[Stored items]
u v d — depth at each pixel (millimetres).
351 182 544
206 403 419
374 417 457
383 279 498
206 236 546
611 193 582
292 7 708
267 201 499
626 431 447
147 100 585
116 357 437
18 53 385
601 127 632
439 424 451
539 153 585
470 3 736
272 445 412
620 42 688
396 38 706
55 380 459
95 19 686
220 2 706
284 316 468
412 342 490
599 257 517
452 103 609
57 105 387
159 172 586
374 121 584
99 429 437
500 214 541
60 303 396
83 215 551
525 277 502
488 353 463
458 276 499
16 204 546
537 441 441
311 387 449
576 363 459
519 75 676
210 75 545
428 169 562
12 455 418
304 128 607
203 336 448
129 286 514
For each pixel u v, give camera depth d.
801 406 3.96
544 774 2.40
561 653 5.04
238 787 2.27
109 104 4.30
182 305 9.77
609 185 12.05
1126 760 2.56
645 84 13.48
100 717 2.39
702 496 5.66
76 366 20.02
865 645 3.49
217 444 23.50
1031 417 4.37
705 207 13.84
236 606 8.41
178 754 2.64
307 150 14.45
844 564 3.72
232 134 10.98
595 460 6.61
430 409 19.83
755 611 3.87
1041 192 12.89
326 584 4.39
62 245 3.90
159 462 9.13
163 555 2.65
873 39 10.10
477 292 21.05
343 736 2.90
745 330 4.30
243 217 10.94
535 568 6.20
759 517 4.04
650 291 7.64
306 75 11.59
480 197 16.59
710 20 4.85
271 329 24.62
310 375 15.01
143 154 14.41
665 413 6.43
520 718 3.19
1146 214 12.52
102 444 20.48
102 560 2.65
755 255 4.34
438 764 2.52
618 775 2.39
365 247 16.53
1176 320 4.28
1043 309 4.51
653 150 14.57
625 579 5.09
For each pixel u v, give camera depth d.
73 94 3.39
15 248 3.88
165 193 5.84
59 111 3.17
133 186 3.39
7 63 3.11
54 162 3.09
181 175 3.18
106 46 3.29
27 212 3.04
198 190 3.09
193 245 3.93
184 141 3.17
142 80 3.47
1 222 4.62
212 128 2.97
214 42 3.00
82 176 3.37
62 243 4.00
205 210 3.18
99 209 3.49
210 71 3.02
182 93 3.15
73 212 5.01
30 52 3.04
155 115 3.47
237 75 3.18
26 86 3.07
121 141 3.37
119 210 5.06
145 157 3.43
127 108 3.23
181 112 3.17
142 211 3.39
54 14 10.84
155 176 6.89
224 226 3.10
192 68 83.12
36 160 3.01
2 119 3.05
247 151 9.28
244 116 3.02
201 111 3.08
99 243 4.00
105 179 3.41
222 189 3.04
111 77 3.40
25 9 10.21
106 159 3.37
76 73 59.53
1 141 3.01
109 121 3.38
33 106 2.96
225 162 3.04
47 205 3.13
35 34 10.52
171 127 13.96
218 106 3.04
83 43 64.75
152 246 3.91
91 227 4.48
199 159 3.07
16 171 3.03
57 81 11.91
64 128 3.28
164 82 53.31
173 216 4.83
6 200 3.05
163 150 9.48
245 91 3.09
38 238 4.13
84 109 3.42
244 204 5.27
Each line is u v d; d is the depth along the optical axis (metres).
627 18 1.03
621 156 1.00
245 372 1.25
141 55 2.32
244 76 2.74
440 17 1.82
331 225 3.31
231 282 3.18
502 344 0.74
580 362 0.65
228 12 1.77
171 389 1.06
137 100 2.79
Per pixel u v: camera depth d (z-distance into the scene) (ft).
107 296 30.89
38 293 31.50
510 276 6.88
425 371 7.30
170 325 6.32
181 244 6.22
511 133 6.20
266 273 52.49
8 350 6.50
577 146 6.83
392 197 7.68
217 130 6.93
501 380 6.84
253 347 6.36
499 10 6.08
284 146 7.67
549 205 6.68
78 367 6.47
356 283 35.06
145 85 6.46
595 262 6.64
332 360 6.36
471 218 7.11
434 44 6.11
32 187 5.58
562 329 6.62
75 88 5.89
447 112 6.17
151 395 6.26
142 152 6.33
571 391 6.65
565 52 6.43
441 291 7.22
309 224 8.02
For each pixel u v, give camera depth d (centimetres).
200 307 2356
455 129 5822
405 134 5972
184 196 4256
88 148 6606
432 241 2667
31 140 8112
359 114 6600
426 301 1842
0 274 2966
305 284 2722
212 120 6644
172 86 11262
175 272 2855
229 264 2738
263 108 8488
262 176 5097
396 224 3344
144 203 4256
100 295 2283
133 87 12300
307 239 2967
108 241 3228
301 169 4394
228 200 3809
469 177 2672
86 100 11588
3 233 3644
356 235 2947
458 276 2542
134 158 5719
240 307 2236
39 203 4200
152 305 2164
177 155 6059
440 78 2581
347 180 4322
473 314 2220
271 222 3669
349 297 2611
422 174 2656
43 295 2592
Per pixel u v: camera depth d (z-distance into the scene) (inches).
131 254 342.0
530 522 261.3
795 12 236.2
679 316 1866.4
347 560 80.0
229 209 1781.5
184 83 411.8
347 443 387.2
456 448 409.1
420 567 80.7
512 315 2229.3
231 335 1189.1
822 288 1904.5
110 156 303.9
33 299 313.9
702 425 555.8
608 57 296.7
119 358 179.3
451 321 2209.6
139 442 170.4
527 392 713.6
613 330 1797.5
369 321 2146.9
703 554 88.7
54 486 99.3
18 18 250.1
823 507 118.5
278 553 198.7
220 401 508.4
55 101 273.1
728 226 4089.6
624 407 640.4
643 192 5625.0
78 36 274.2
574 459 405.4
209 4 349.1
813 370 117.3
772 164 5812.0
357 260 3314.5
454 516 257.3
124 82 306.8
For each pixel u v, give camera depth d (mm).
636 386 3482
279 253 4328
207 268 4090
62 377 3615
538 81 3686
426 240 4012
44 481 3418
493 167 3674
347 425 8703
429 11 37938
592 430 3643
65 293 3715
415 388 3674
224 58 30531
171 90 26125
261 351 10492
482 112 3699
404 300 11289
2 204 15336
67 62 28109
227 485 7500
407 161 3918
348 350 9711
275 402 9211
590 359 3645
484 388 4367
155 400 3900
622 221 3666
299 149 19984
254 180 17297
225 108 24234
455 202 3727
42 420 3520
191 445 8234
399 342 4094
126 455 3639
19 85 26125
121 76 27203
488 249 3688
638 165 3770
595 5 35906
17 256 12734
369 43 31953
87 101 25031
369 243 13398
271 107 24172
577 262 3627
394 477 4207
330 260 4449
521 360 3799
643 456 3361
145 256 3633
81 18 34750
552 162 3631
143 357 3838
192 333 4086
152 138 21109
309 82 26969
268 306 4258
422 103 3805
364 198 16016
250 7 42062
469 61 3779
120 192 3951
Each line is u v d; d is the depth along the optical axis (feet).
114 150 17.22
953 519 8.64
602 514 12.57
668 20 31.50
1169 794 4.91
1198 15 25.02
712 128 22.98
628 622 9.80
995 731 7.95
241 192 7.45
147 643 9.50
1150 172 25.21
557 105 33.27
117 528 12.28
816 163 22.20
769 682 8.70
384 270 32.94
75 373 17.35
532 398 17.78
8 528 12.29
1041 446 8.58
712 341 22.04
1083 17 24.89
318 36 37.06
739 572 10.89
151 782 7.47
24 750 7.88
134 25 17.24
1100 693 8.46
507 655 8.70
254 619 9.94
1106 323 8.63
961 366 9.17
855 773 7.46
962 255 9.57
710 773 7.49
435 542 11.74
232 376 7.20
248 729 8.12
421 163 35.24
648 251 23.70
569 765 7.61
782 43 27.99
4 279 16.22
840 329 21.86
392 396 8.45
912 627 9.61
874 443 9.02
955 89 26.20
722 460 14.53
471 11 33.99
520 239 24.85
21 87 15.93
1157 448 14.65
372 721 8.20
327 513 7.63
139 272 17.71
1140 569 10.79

* _Task to complete_
Only certain lines are wanted. Please return exactly those from the top of the data through the line with "307 150 14.45".

* _Result_
u v d — depth at each pixel (millimetres).
351 182 544
206 403 419
374 417 457
383 279 498
206 236 546
611 193 582
292 7 708
267 201 499
626 431 447
147 100 585
116 357 437
18 53 385
601 127 632
439 424 451
539 153 585
470 3 736
272 445 412
620 42 688
396 38 706
55 380 459
95 19 686
220 2 706
284 316 468
412 342 490
599 257 517
452 103 609
57 105 387
159 172 586
374 121 584
99 429 437
500 214 541
60 303 396
83 215 551
525 277 502
488 353 463
458 276 499
16 204 546
537 441 441
311 387 449
576 363 459
519 75 676
210 75 545
428 169 562
12 455 418
304 128 607
203 336 448
129 286 514
For each pixel u v, give camera depth d.
801 406 3.96
544 774 2.40
561 653 5.04
238 787 2.27
109 104 4.30
182 305 9.77
609 185 12.05
1126 760 2.56
645 84 13.48
100 717 2.39
702 496 5.66
76 366 20.02
865 645 3.49
217 444 23.50
1031 417 4.37
705 207 13.84
236 606 8.41
178 754 2.64
307 150 14.45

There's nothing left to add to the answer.